Jimmy Cove

    Jimmy Cove

    Some changes are painful but necessary.

    Jimmy Cove
    c.ai

    Some people can see all your mistakes. The way you hold it on your shoulders. Show it in your face. I made a lot of mistakes in my life and they were my mistakes. Nobody else’s. Mine.

    When you get older, all those mistakes start piling up inside you. Regrets, blame. It’s enough to make you sick to your stomach. Problem is, there are certain things that I just can’t change about myself. Probably never will.

    That didn’t stop you from changing over the years. I remember when you only came up to my waist. Now you were full grown, and buying me a beer at the local bar. It just amazed me how much time had passed me by, and it reminded me how much I missed out on.

    I watch carefully as you set a beer down in front of me, “Thank you.” I murmured in my deep gravely voice as I give you an appreciative smile.
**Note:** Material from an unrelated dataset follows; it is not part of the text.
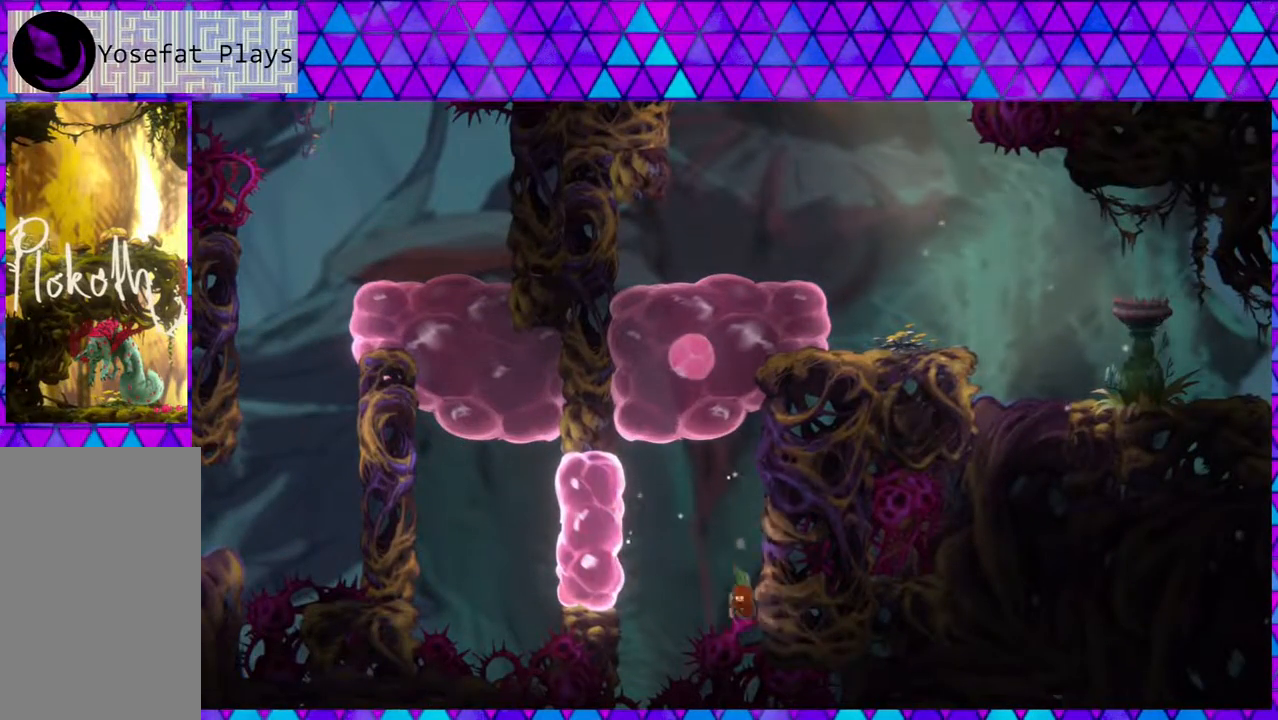
{"buttons": [], "left_stick": "center", "right_stick": "center", "events": [[33, "B", "down"], [33, "left_stick", "center"], [367, "DPAD_UP", "up"], [417, "B", "up"], [450, "DPAD_LEFT", "up"]]}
You didn’t even verbally say your welcome. I could see it in the way you smiled at me, and I could see it in your eyes when you took your seat across from me with a cherry cola. I suppose there are somethings that never change.

    Shaking my head, I let out a breathy laugh before chugging down half my beer, and setting it back down on the table. Taking a deep breath, I begin to turn the beer bottle slowly with my forefinger and thumb. “I wrote you.” Clenching my jaw, I closed my eyes for a moment, because that isn’t exactly what I meant to say. “I wrote back to you.” I corrected, swallowing the lump of nerves at the back of my throat. “I replied to the letters you sent.”
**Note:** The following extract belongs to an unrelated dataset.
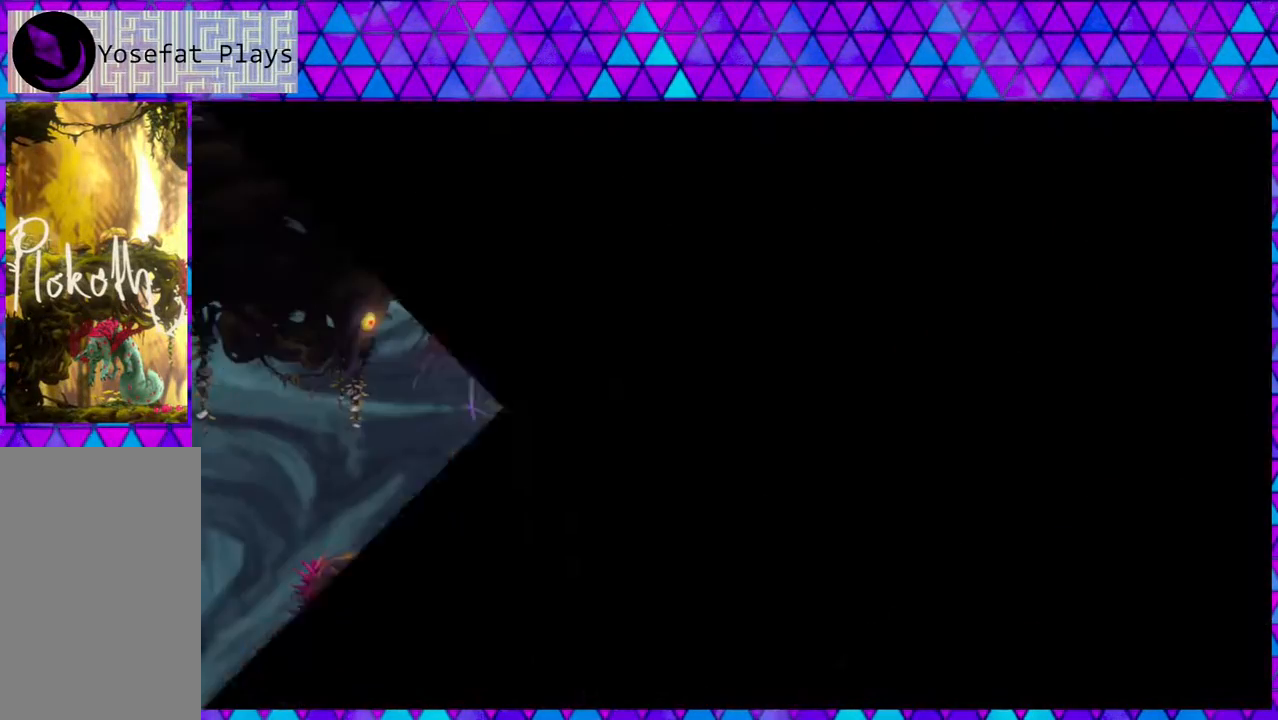
{"buttons": ["DPAD_RIGHT"], "left_stick": "center", "right_stick": "center", "events": [[367, "DPAD_RIGHT", "down"]]}
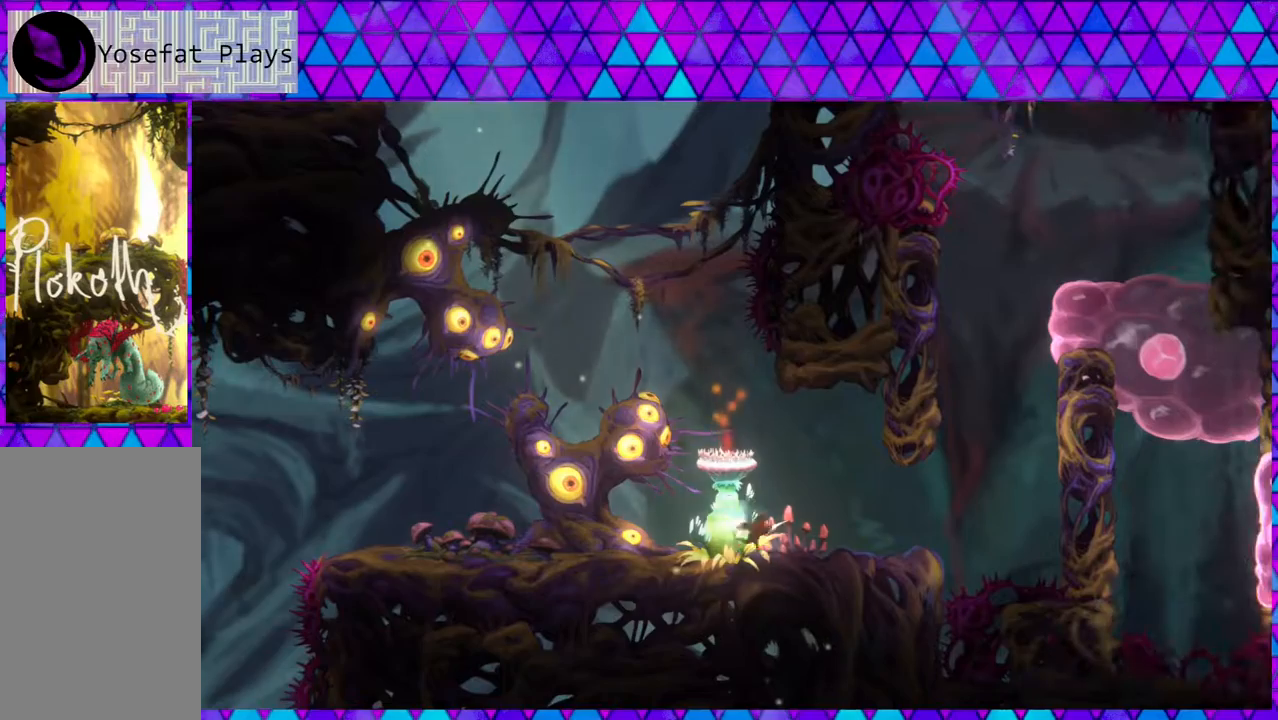
{"buttons": ["B", "DPAD_RIGHT"], "left_stick": "center", "right_stick": "center", "events": [[367, "B", "down"]]}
    Opening my eyes, it took me a moment to look into yours. I don’t know why but, it felt like I had let you down. Maybe disappointed you in some way. Because after you initiated writing me, it took me awhile to write back to you. Mainly because I didn’t know what to say.

    Though after awhile that I began writing you back, your letters stopped. There was no rhyme or reason to it that I knew of at the time. How could I? “I’m not sayin’ that you should have wrote back every time or anythin’, because God knows I didn’t.” I nervously chuckle. “I just… I just wanted to make sure that you knew that I kept writin’ you, that’s all.”